Help! I Don't Know How To Be Without a Library.
From the Jackson County, Oregon web site, the final update for the night was posted just before midnight:
PRECINCTS COUNTED (OF 51) . . . . . . . . . . 51
REGISTERED VOTERS - TOTAL . . . . 110,952
BALLOTS CAST - TOTAL. . . . . . . . . . . . 58,588
VOTER TURNOUT - TOTAL . . . . . . . . . . 52.80%
15-75 Local Option Tax for Public Library Operations
JACKSON COUNTY
Yes . . . . . . . . . . . . 24,253 = 41.74%
No. . . . . . . . . . . . . 33,852 = 58.26%
Total. . . . . . . . . . . 58,105
We got the first half of the fifty-fifty requirement: The better than fifty percent turnout of registered voters. But for the second time in under a year, Jackson County, Oregon has said a resounding NO to a library funding levy.

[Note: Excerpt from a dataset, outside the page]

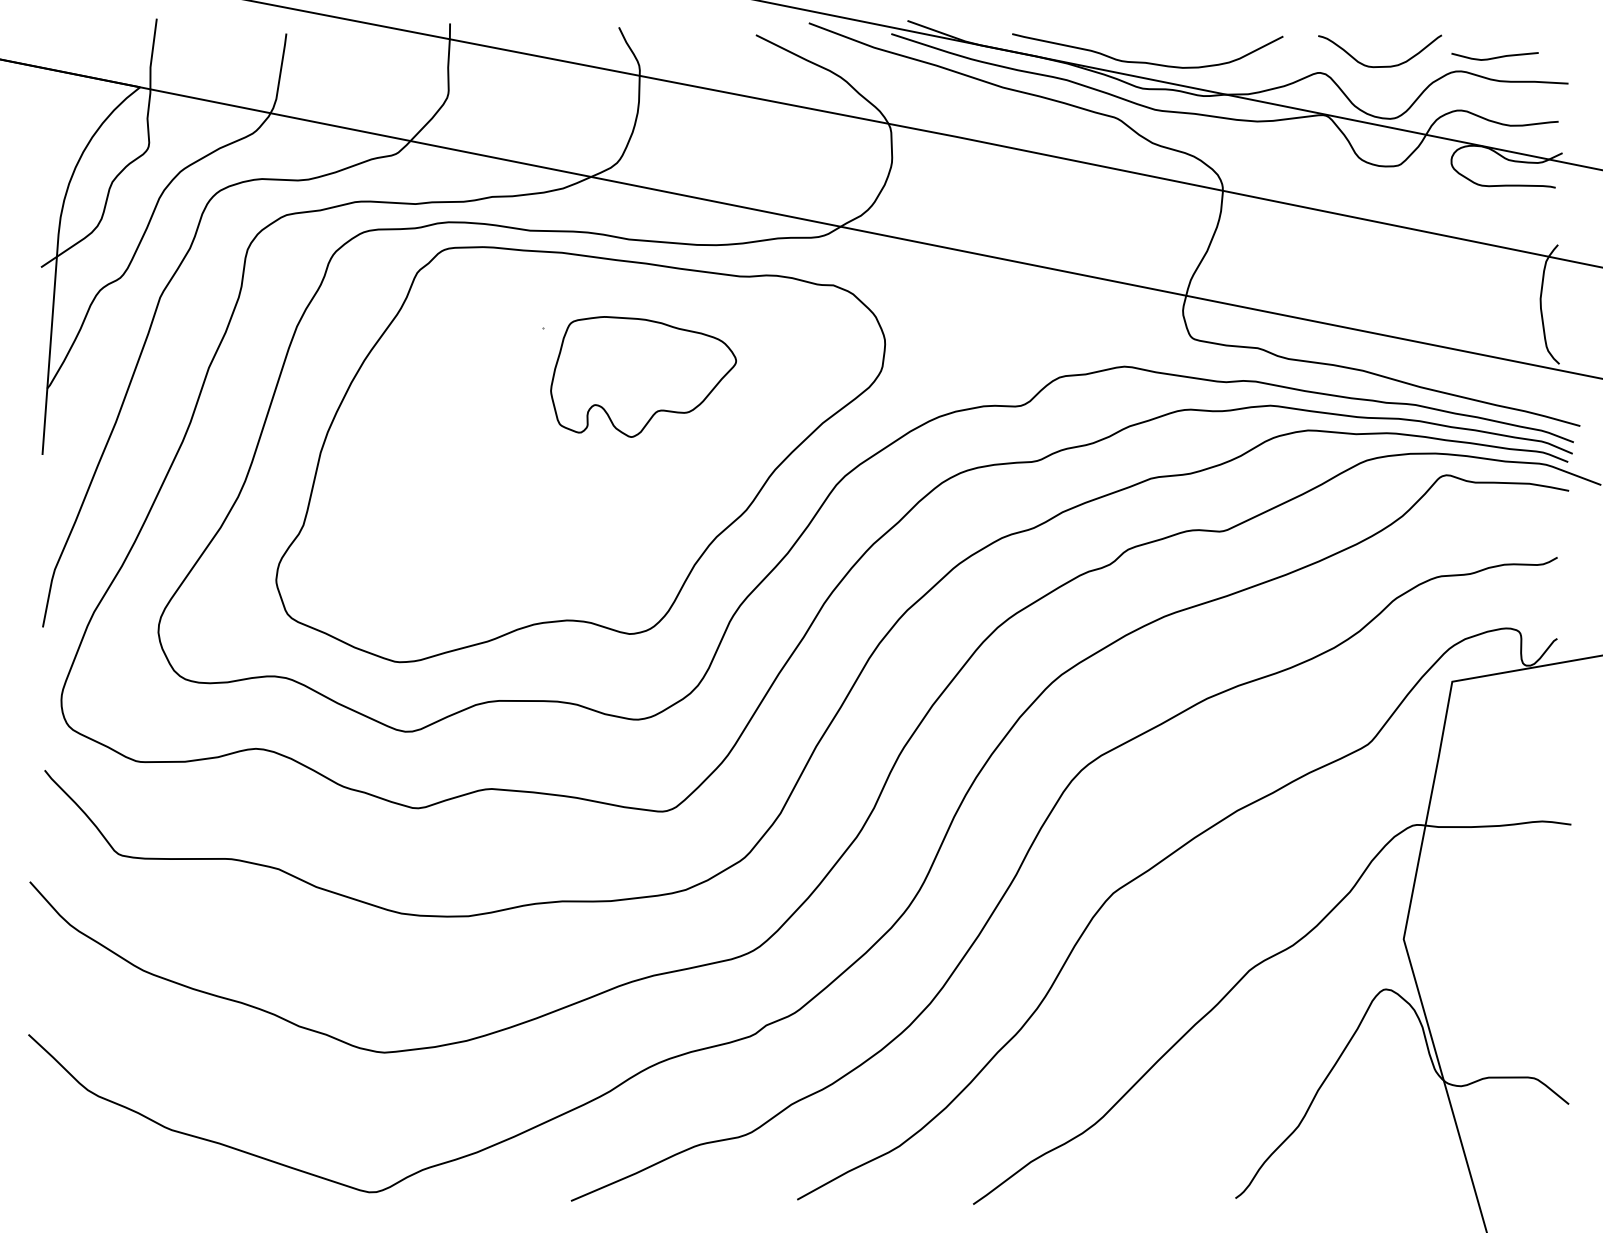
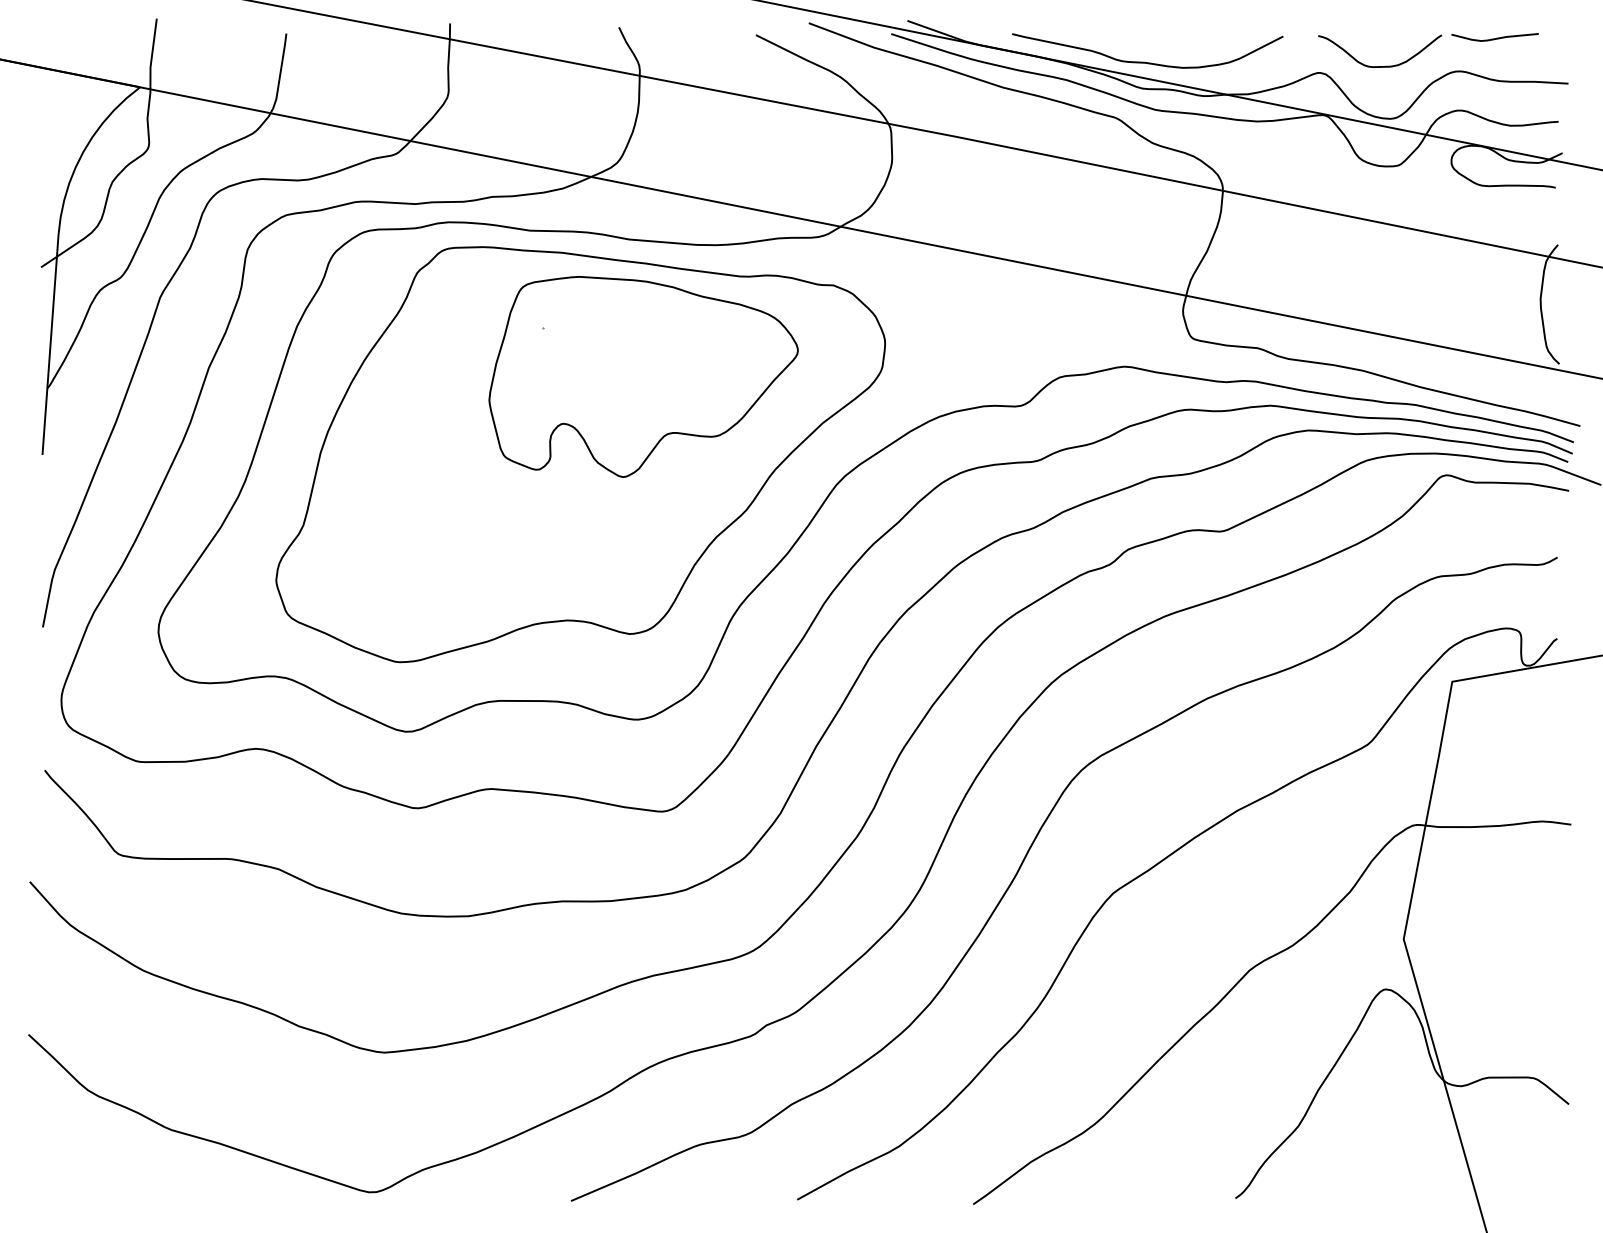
curve at (1494, 57) position: (1494, 57) -> (1494, 38)
part at (643, 376) size: 187x122 px -> 311x202 px
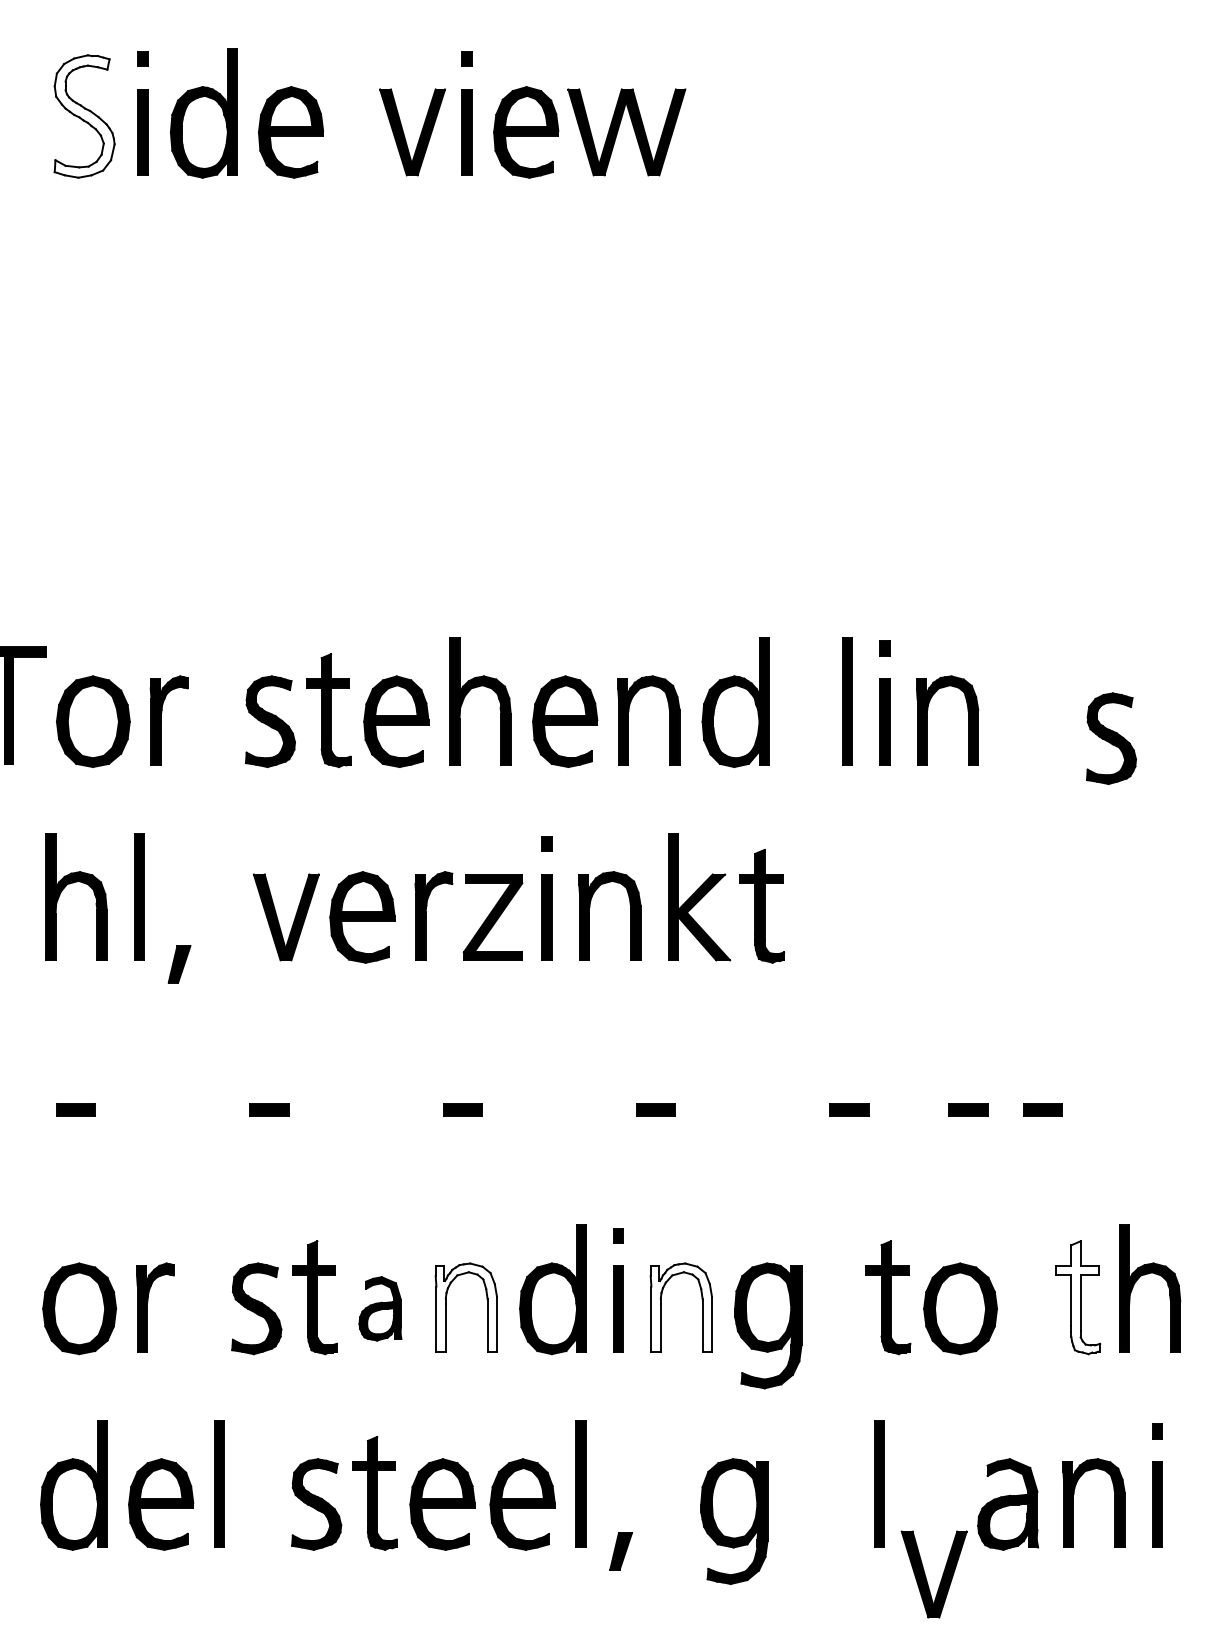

It is going to take me a few hours, if not days to assimilate the understanding that I'll be without library resources for at least several more months. The earliest another measure can get on the ballot is September.
I don't know how to be without a library in my life!
My first memories of visiting the library are from the time my baby brother was still in a stroller. He was 22 months younger. So those memories go back to age three. I have very vivid memories of receiving my first library card at age five and then upgrading to a 13 year old's card with 'upstairs' privileges in the adult stacks. That was in Longview, Washington where I lived until I married just after my 21st birthday and since then I have lived and held cards in Oceanside, California,, Longview again, Jackson County, Oregon, Longview again, Sunnyvale, California and Jackson County again. During the late eighties I had a card with the Southern Oregon State College (now Southern Oregon University) in Ashland as well as the county card. In Longview in the late nineties I had a card with the Lower Columbia Community College as well as the city card.
Remind me again how I am supposed to do this. I know I worked out a plan and nothing has changed to alter its parameters, though there was a close call this past two weeks with the malware attack putting my laptop and relatively unhindered access to the Internet in jeopardy. Maybe I'll feel a bit better by tomorrow night, after I've had a chance to adjust to the let down of the slim hope I was holding onto; after I've had a chance to review my plan for how to live and continue my work for a time without library resources. It isn't a long-term plan though. If this is still going on a year from now I'll have to be reminded why I want to continue living in a community where vested interests are holding access to knowledge hostage and the majority of those who care enough to vote about it are A Ok with the idea.